Building on the Foundation
These principals will form the foundation in which businesses can build their DevOps KPIs. Once created, businesses should then reflect on their KPIs using four different lenses: time lost due to missed opportunities, value points for the company, ROI signals, and unintended consequences.
- Time lost due to missed opportunities
It is essential for large companies to reconnect their business activities with their IT operations. The support of the product manager is vital to ensure that appropriate initiatives are carried out on time. To determine whether the company is sufficiently involved, businesses should measure the time elapsed between the availability of deliverables for production and the actual start of production. If the content developed does not necessarily have to go into production once it has been completed, it may be considered more appropriate to entrust other projects to the persons concerned. Using this indicator, account and business unit managers would be able to identify potential optimisation opportunities.

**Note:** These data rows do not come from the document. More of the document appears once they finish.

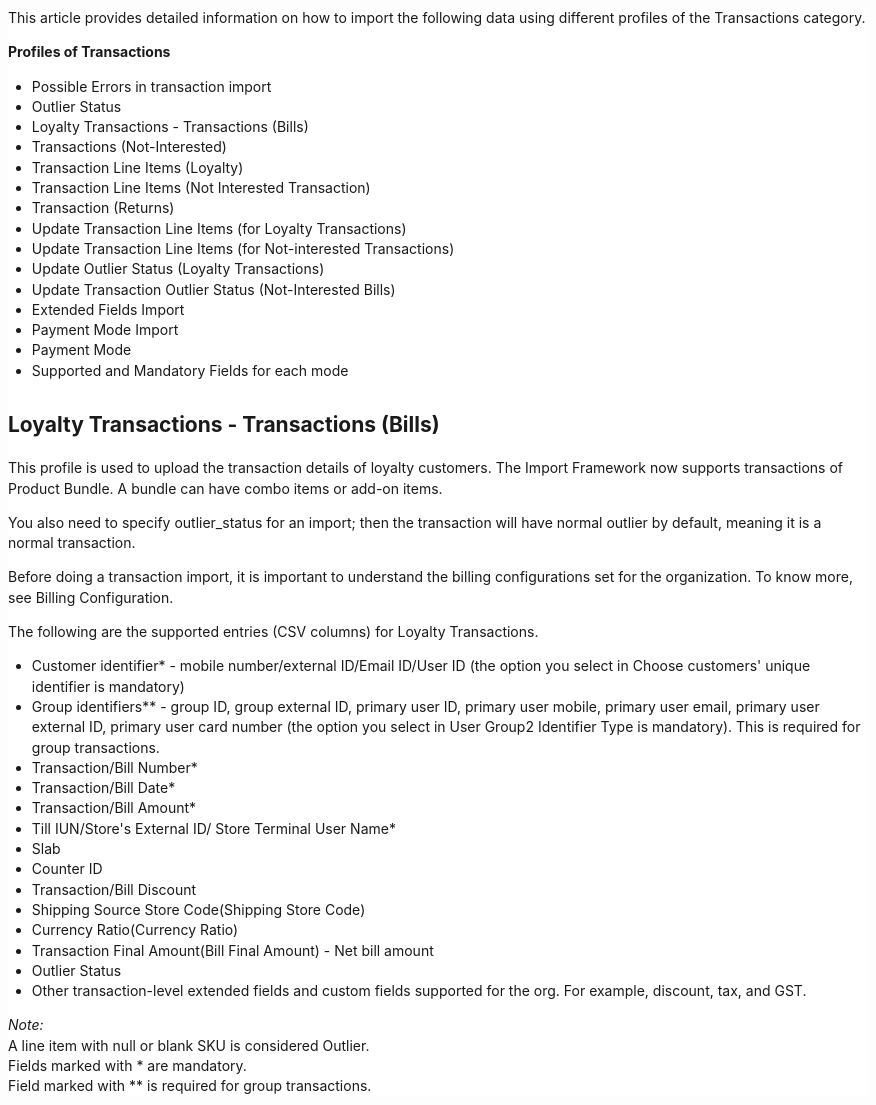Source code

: This article provides detailed information on how to import the following data using different profiles of the Transactions category.

**Profiles of Transactions**

* Possible Errors in transaction import
* Outlier Status
* Loyalty Transactions - Transactions (Bills)
* Transactions (Not-Interested)
* Transaction Line Items (Loyalty)
* Transaction Line Items (Not Interested Transaction)
* Transaction (Returns)
* Update Transaction Line Items (for Loyalty Transactions)
* Update Transaction Line Items (for Not-interested Transactions)
* Update Outlier Status (Loyalty Transactions)
* Update Transaction Outlier Status (Not-Interested Bills)
* Extended Fields Import
* Payment Mode Import
* Payment Mode
* Supported and Mandatory Fields for each mode 

## Loyalty Transactions - Transactions (Bills)

This profile is used to upload the transaction details of loyalty customers. The Import Framework now supports transactions of Product Bundle. A bundle can have combo items or add-on items. 

You also need to specify outlier\_status for an import; then the transaction will have normal outlier by default, meaning it is a normal transaction.

Before doing a transaction import, it is important to understand the billing configurations set for the organization. To know more, see Billing Configuration.

The following are the supported entries (CSV columns) for Loyalty Transactions.

* Customer identifier\* - mobile number/external ID/Email ID/User ID (the option you select in Choose customers' unique identifier is mandatory)
* Group identifiers\*\* - group ID, group external ID, primary user ID, primary user mobile, primary user email, primary user external ID, primary user card number (the option you select in User Group2 Identifier Type is mandatory). This is required for group transactions.
* Transaction/Bill Number\*
* Transaction/Bill Date\*
* Transaction/Bill Amount\*
* Till IUN/Store's External ID/ Store Terminal User Name\*
* Slab
* Counter ID
* Transaction/Bill Discount
* Shipping Source Store Code(Shipping Store Code)  
* Currency Ratio(Currency Ratio)
* Transaction Final Amount(Bill Final Amount) - Net bill amount
* Outlier Status
* Other transaction-level extended fields and custom fields supported for the org. For example, discount, tax, and GST.

*Note:*\
A line item with null or blank SKU is considered Outlier.\
Fields marked with \* are mandatory.\
Field marked with \*\* is required for group transactions.

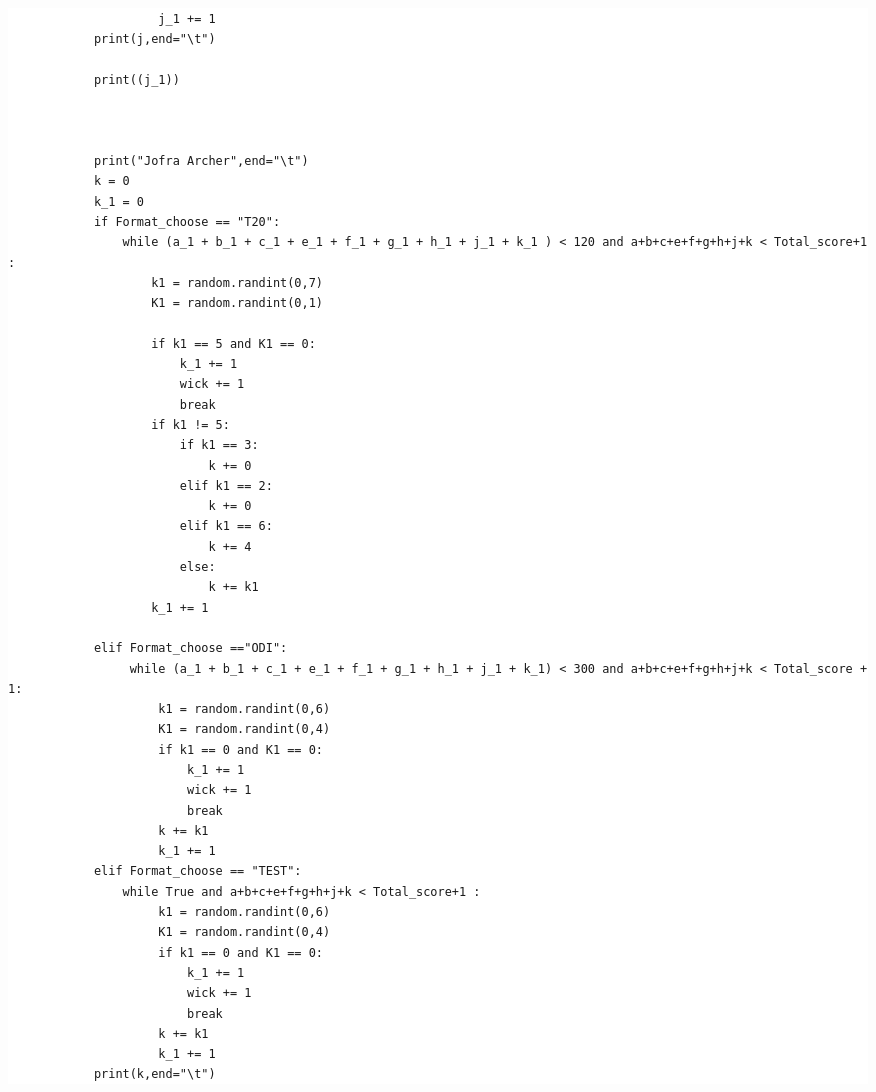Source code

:                          j_1 += 1
                print(j,end="\t")
        
                print((j_1))



                print("Jofra Archer",end="\t")
                k = 0
                k_1 = 0
                if Format_choose == "T20":
                    while (a_1 + b_1 + c_1 + e_1 + f_1 + g_1 + h_1 + j_1 + k_1 ) < 120 and a+b+c+e+f+g+h+j+k < Total_score+1 :
                        k1 = random.randint(0,7)
                        K1 = random.randint(0,1)

                        if k1 == 5 and K1 == 0:
                            k_1 += 1
                            wick += 1
                            break
                        if k1 != 5:
                            if k1 == 3:
                                k += 0
                            elif k1 == 2:
                                k += 0
                            elif k1 == 6:
                                k += 4
                            else:
                                k += k1
                        k_1 += 1
                       
                elif Format_choose =="ODI":
                     while (a_1 + b_1 + c_1 + e_1 + f_1 + g_1 + h_1 + j_1 + k_1) < 300 and a+b+c+e+f+g+h+j+k < Total_score +1:
                         k1 = random.randint(0,6)
                         K1 = random.randint(0,4)
                         if k1 == 0 and K1 == 0:
                             k_1 += 1
                             wick += 1
                             break
                         k += k1
                         k_1 += 1
                elif Format_choose == "TEST":
                    while True and a+b+c+e+f+g+h+j+k < Total_score+1 :
                         k1 = random.randint(0,6)
                         K1 = random.randint(0,4)
                         if k1 == 0 and K1 == 0:
                             k_1 += 1
                             wick += 1
                             break
                         k += k1
                         k_1 += 1
                print(k,end="\t")
        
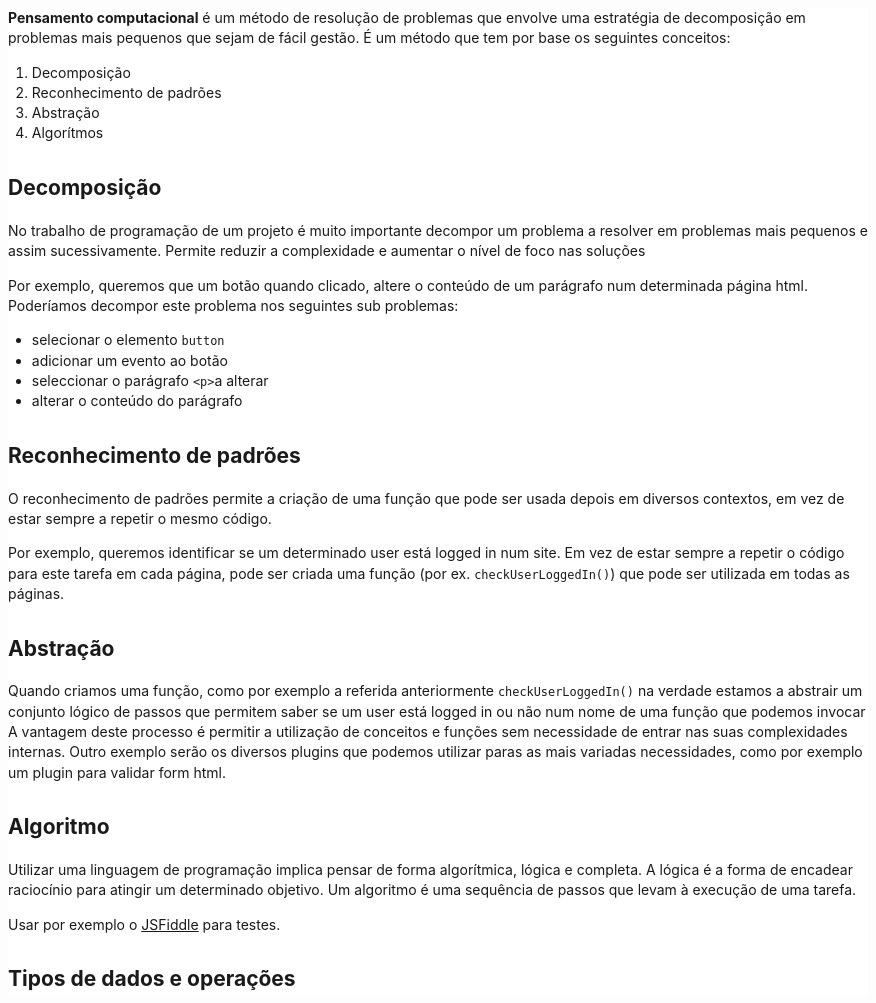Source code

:**Pensamento computacional** é um método de resolução de problemas que envolve uma estratégia de decomposição em problemas mais pequenos que sejam de fácil gestão.
É um método que tem por base os seguintes conceitos:

1. Decomposição 
2. Reconhecimento de padrões
3. Abstração
4. Algorítmos

## Decomposição

No trabalho de programação de um projeto é muito importante decompor um problema a resolver em problemas mais pequenos e assim sucessivamente. Permite reduzir a complexidade e aumentar o nível de foco nas soluções

Por exemplo, queremos que um botão quando clicado, altere o conteúdo de um parágrafo num determinada página html. Poderíamos decompor este problema nos seguintes sub problemas:
- selecionar o elemento `button`
- adicionar um evento ao botão
- seleccionar o parágrafo `<p>`a alterar
- alterar  o conteúdo do parágrafo

## Reconhecimento de padrões

O reconhecimento de padrões permite a criação de uma função que pode ser usada depois em diversos contextos, em vez de estar sempre a repetir o mesmo código.

Por exemplo, queremos identificar se um determinado user está logged in num site.
Em vez de estar sempre a repetir o código para este tarefa em cada página, pode ser criada uma função (por ex.  `checkUserLoggedIn()`) que pode ser utilizada em todas as páginas.

## Abstração

Quando criamos uma função, como por exemplo a referida anteriormente `checkUserLoggedIn()` na verdade estamos a abstrair um conjunto lógico de passos que permitem saber se um user está logged in ou não num nome de uma função que podemos invocar
A vantagem deste processo é permitir a utilização de conceitos e funções sem necessidade de entrar nas suas complexidades internas. 
Outro exemplo serão os diversos plugins que podemos utilizar paras as mais variadas necessidades, como por exemplo um plugin para validar form html.

## Algoritmo

Utilizar uma linguagem de programação implica pensar de forma algorítmica, lógica e completa. A lógica é a forma de encadear raciocínio para atingir um determinado objetivo.
Um algoritmo é uma sequência de passos que levam à execução de uma tarefa.


Usar por exemplo o [JSFiddle](https://jsfiddle.net) para testes.

## Tipos de dados e operações

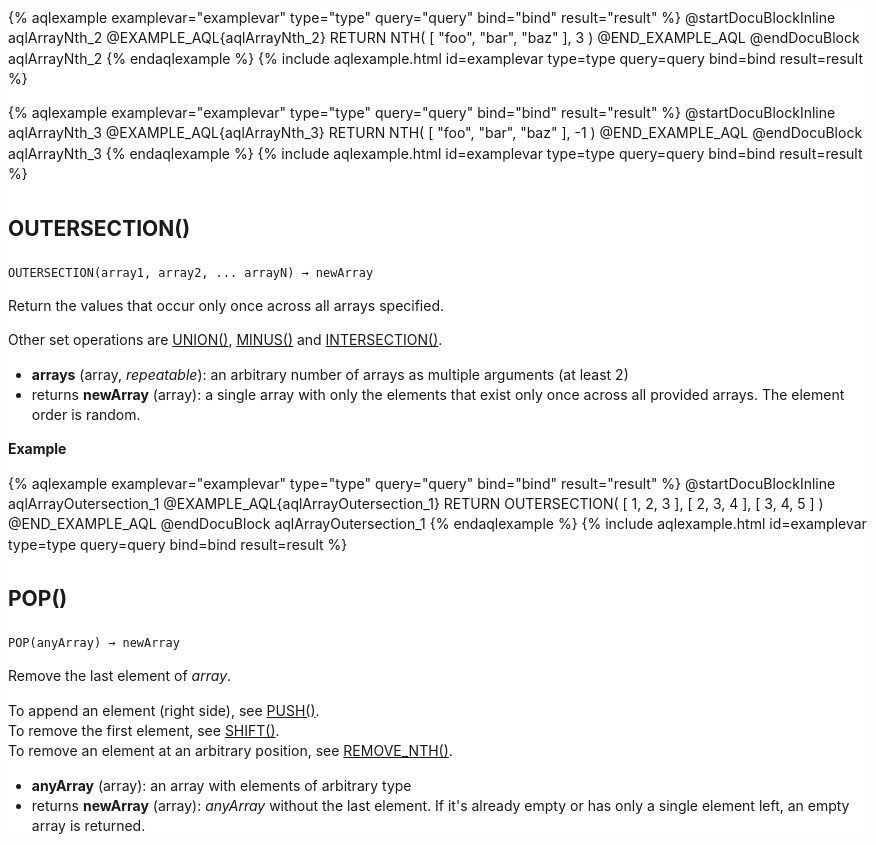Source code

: {% aqlexample examplevar="examplevar" type="type" query="query" bind="bind" result="result" %}
@startDocuBlockInline aqlArrayNth_2
@EXAMPLE_AQL{aqlArrayNth_2}
RETURN NTH( [ "foo", "bar", "baz" ], 3 )
@END_EXAMPLE_AQL
@endDocuBlock aqlArrayNth_2
{% endaqlexample %}
{% include aqlexample.html id=examplevar type=type query=query bind=bind result=result %}

{% aqlexample examplevar="examplevar" type="type" query="query" bind="bind" result="result" %}
@startDocuBlockInline aqlArrayNth_3
@EXAMPLE_AQL{aqlArrayNth_3}
RETURN NTH( [ "foo", "bar", "baz" ], -1 )
@END_EXAMPLE_AQL
@endDocuBlock aqlArrayNth_3
{% endaqlexample %}
{% include aqlexample.html id=examplevar type=type query=query bind=bind result=result %}

## OUTERSECTION()

`OUTERSECTION(array1, array2, ... arrayN) → newArray`

Return the values that occur only once across all arrays specified.

Other set operations are [UNION()](#union),
[MINUS()](#minus) and
[INTERSECTION()](#intersection).

- **arrays** (array, *repeatable*): an arbitrary number of arrays as multiple arguments
  (at least 2)
- returns **newArray** (array): a single array with only the elements that exist only once
  across all provided arrays. The element order is random.

**Example**

{% aqlexample examplevar="examplevar" type="type" query="query" bind="bind" result="result" %}
@startDocuBlockInline aqlArrayOutersection_1
@EXAMPLE_AQL{aqlArrayOutersection_1}
RETURN OUTERSECTION( [ 1, 2, 3 ], [ 2, 3, 4 ], [ 3, 4, 5 ] )
@END_EXAMPLE_AQL
@endDocuBlock aqlArrayOutersection_1
{% endaqlexample %}
{% include aqlexample.html id=examplevar type=type query=query bind=bind result=result %}

## POP()

`POP(anyArray) → newArray`

Remove the last element of *array*.

To append an element (right side), see [PUSH()](#push).<br>
To remove the first element, see [SHIFT()](#shift).<br>
To remove an element at an arbitrary position, see [REMOVE_NTH()](#remove_nth).

- **anyArray** (array): an array with elements of arbitrary type
- returns **newArray** (array): *anyArray* without the last element. If it's already
  empty or has only a single element left, an empty array is returned.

- Value points for the company
Often the product team assesses the effort involved in delivering each request, in the same way that value points for the company are used to measure the value of each request for the product owner. The purpose of these two complementary measures is to balance effort and value. This principle has been adopted by the Agile community to facilitate request management. Businesses should not standardise the value of these points between different product owners and teams; their value makes sense within a team, not in comparison. Indicators of this type allow the company to better identify when an active product enters into current operation or, in the event of limited resources, which initiatives are underway and may be overlooked if new priorities arise.
- ROI Signals
Executives often discuss deadlines and budget, but rarely about the technical state. To encourage discussion on this subject, it may be useful to make it a key indicator on the executive dashboards. Dashboards with ROI signals (red, orange, green) are very common in large companies. Project managers and programme managers then indicate the respect of deadlines and budget by means of ROI signals.
- Unintended consequences
Beware of unintended consequences and remember that each measure leads to a change in behaviour. Businesses should be aware that any collection of indicators can influence behaviour in unexpected ways. In an extreme case for example, there could be an instruction for the quality of the product to not go into “the red”. While admirable, this may lead to the disappearance of any proactive reporting of problems.